Os avanços no combate à pirataria no Brasil

O combate à pirataria no Brasil avança cada vez mais, rumo à proteção do consumidor. Uma proposta do Senador Marcos do Val prevê, em vez de pena de detenção, uma pena de reclusão de um a quatro anos e multa para quem enganar o consumidor com a venda de mercadoria falsificada ou deteriorada, ou entregando uma mercadoria por outra.

O projeto de lei, o PL 5.080/2020, apresentado por Marcos, aumenta as punições para o comércio ilegal de bens e serviços, a venda de mercadorias falsificadas e a sonegação de tributos, entre outros crimes. Para elevar essas penas, a proposta altera três artigos do Código Penal (175, 334 e 334-A) e dois artigos da Lei 8.137/1990 (1º e 7º).

Na justificativa do projeto, Marcos do Val afirma que sua iniciativa "é adequada para combater não apenas o comércio ilegal de bebidas, mas o comércio ilegal de quaisquer bens ou serviços".

De acordo com o Fórum Nacional Contra a Pirataria e a Ilegalidade (FNCP) o Brasil perdeu R$ 291,4 bilhões para o mercado ilegal em 2019. Entre os principais efeitos que produtos violados e falsificados podem trazer, podemos citar:

  • Segurança e saúde dos usuários: a falsificação destes componentes pode trazer graves consequências à saúde e ao bem-estar de seus usuários. Como exemplo, podemos citar produtos de segurança veicular (como cintos de segurança e Airbags), componentes de freios automotivos (como pastilhas), produtos farmacêuticos, alimentícios, entre outros.
  • Problemas de performance: em determinados segmentos, o uso de componentes e produtos falsificados pode causar sérios problemas técnicos nos produtos finais, inclusive, muitas vezes irreparáveis.

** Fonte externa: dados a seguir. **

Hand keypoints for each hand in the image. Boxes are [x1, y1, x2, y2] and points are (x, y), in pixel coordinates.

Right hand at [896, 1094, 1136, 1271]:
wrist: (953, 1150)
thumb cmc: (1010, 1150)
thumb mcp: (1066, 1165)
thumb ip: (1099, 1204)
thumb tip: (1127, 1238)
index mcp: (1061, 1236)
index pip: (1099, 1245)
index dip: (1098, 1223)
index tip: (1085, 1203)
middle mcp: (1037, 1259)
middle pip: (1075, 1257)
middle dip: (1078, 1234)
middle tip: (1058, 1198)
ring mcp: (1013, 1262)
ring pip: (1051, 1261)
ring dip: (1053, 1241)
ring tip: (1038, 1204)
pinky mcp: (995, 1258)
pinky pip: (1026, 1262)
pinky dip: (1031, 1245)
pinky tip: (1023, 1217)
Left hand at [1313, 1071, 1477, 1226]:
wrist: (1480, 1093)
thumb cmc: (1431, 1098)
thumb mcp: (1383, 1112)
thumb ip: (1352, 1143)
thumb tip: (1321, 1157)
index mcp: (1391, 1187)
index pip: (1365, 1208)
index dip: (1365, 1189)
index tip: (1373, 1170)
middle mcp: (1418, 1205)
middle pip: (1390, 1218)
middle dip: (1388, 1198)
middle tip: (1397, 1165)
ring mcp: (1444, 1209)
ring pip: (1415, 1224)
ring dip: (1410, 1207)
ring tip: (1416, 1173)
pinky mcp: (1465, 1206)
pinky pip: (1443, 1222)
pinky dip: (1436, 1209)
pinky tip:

Como exemplo: placas e componentes de computadores e outros dispositivos móveis, autopeças, entre outros. 
  • Integridade e qualidade do produto: quase 30% dos entregadores de delivery revelam já ter violado embalagens para provar as refeições que transportavam e mais da metade deles conta que frequentemente se sente tentado a fazer isso.

Em um artigo para o Jornal Estadão, o Diretor de Relações Institucionais da APECC, Dr. Armando Rovai, destacou que não há sociedade que prospere sem o devido equilíbrio entre direitos e deveres dentre seus membros. “O Código de Defesa do Consumidor trouxe uma série de direitos aos consumidores, mas também prevê que a ‘Política Nacional das Relações de Consumo tem por objetivo o atendimento das necessidades dos consumidores (…) bem como a transparência e harmonia das relações de consumo’ ”.

“Assim, fornecedores e consumidores devem andar juntos no combate às práticas ilícitas, notadamente quanto à “pirataria”, porque somente por meio de um trabalho conjunto será possível reduzir tais práticas, objetivando a harmonia de interesses do mercado de consumo, evitando-se a concorrência desleal e o uso indevido de inventos e criações (nomes, marcas e signos distintivos)”, finalizou Rovai.